I'm still hanging with you guys! Gotta post my 1000 word thingie and find week three's assignment...

This is the first time I've been on since Thursday. I am playing so major catch up!

Flatlander
April 26th, 2010, 08:00 PM
The belt lay in the dresser drawer, listening as she screamed for one--any belt would do from the sounds of it. Soft footsteps approached, and as the drawer opened, a little face peered in. Slowly tiny hands softly ran over its leather. The hands trembled and tears fell causing the beltís leather to become darker. Muffled sobs came from the tiny face as the belt felt the cold grasp of long hard fingers tightening around it.

Greysten
April 28th, 2010, 04:52 AM
:right: not sure if I got this assignment right... I didn't know if six lines meant six sentences (which is what I did) - and after reading it, I'm not sure if a reader could tell it was background...

Line one -- "This is a house of worship," the young man in black lead me down me down the church stairs, "the soup kitchen is two blocks over."

Line two -- Yet it wasn't the young pastor I saw, spewing his sour breath and sucking me into a vertigo of a sepia-like haze of mind gnawing memories, feasting on me like zombies after brains.

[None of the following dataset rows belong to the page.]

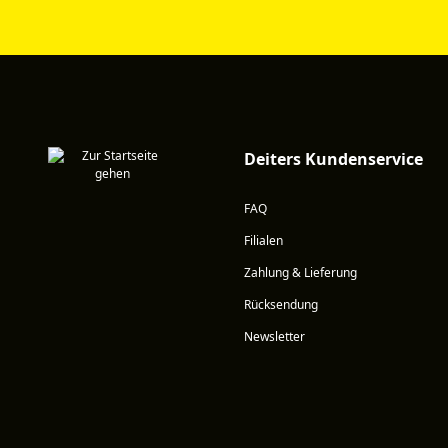
Deiters Kundenservice
FAQ
Filialen
Zahlung & Lieferung
Rücksendung
Newsletter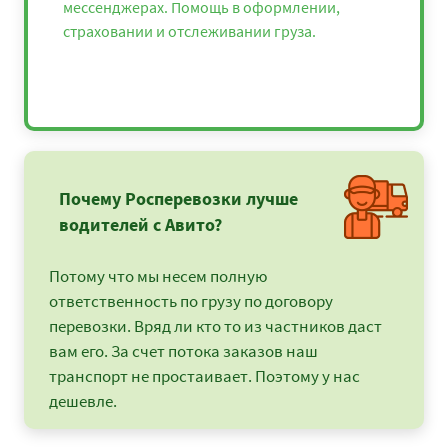
мессенджерах. Помощь в оформлении,
страховании и отслеживании груза.
Почему Росперевозки лучше
водителей с Авито?
Потому что мы несем полную
ответственность по грузу по договору
перевозки. Вряд ли кто то из частников даст
вам его. За счет потока заказов наш
транспорт не простаивает. Поэтому у нас
дешевле.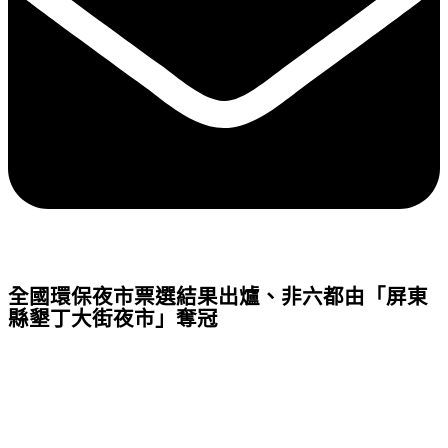
全國環保夜市票選結果出爐、非六都由「屏東
縣墾丁大街夜市」奪冠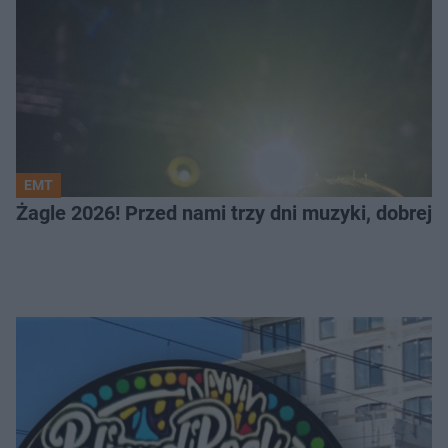
EMT
Żagle 2026! Przed nami trzy dni muzyki, dobrej 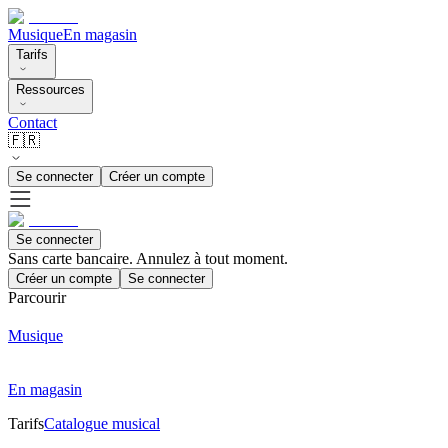
Musique
En magasin
Tarifs
Ressources
Contact
🇫🇷
Se connecter
Créer un compte
Se connecter
Sans carte bancaire. Annulez à tout moment.
Créer un compte
Se connecter
Parcourir
Musique
En magasin
Tarifs
Catalogue musical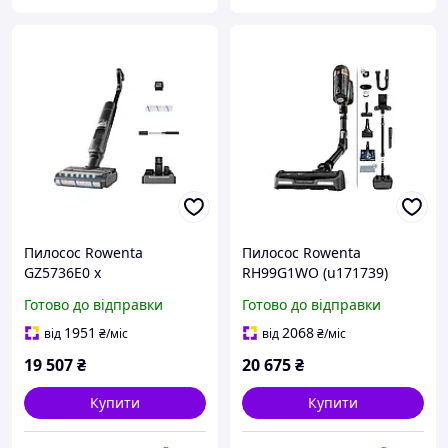
Пилосос Rowenta
Пилосос Rowenta
GZ5736E0 x
RH99G1WO (u171739)
Готово до відправки
Готово до відправки
1951
2068
від
₴
/міс
від
₴
/міс
19 507
₴
20 675
₴
Купити
Купити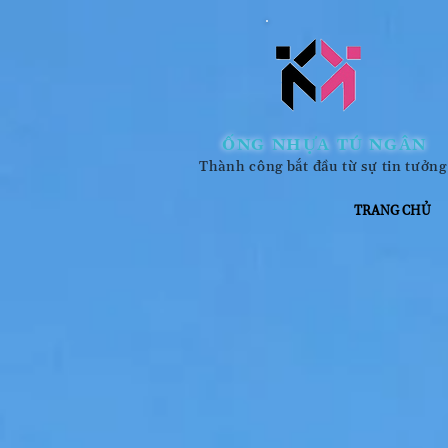
ỐNG NHỰA TÚ NGÂN
Thành công bắt đầu từ sự tin tưởng
TRANG CHỦ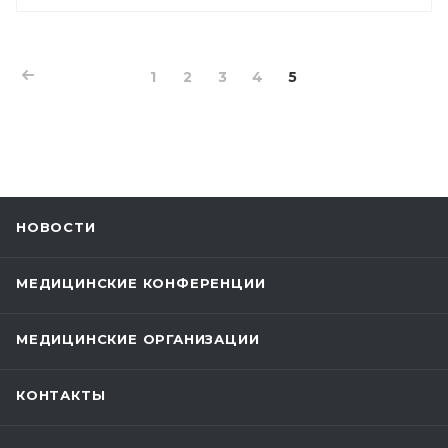
1
2
3
4
5
НОВОСТИ
МЕДИЦИНСКИЕ КОНФЕРЕНЦИИ
МЕДИЦИНСКИЕ ОРГАНИЗАЦИИ
КОНТАКТЫ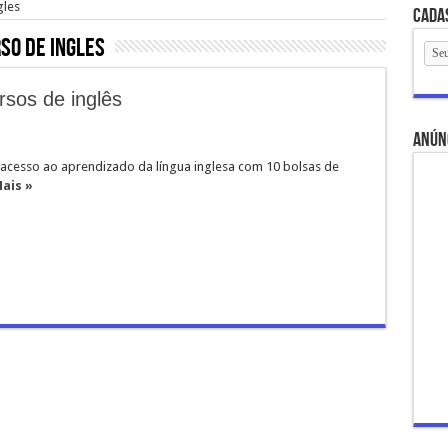
gles
Cada
so de ingles
ursos de inglês
anún
 acesso ao aprendizado da língua inglesa com 10 bolsas de
ais »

Line three -- Once again, I felt the rough wool of the old tattered sweater I used to clutched around me. "These men - they - I needed protection!"

Line four -- The young pastors lips moved, yet the sounds I heard belonged to Reverend, his undisguised disgust defecating all over what was left of my waning hope.

Line five -- Overwhelmed by the duel collision of past verses present, I plummeted to my knees, before him, stifling the painful cry as the shard gravel dug into my flesh, spilling crimson blood on holy grounds.

Line six -- "I'm homeless, sir, not helpless, and I will do anything you desire if only to be safe for one night."

(oops! Line seven --) A perverse smile curled the corners of the Reverend's lips, leaving no doubt in my mind there would be no sanctuary in the arms of God tonight or any other night again.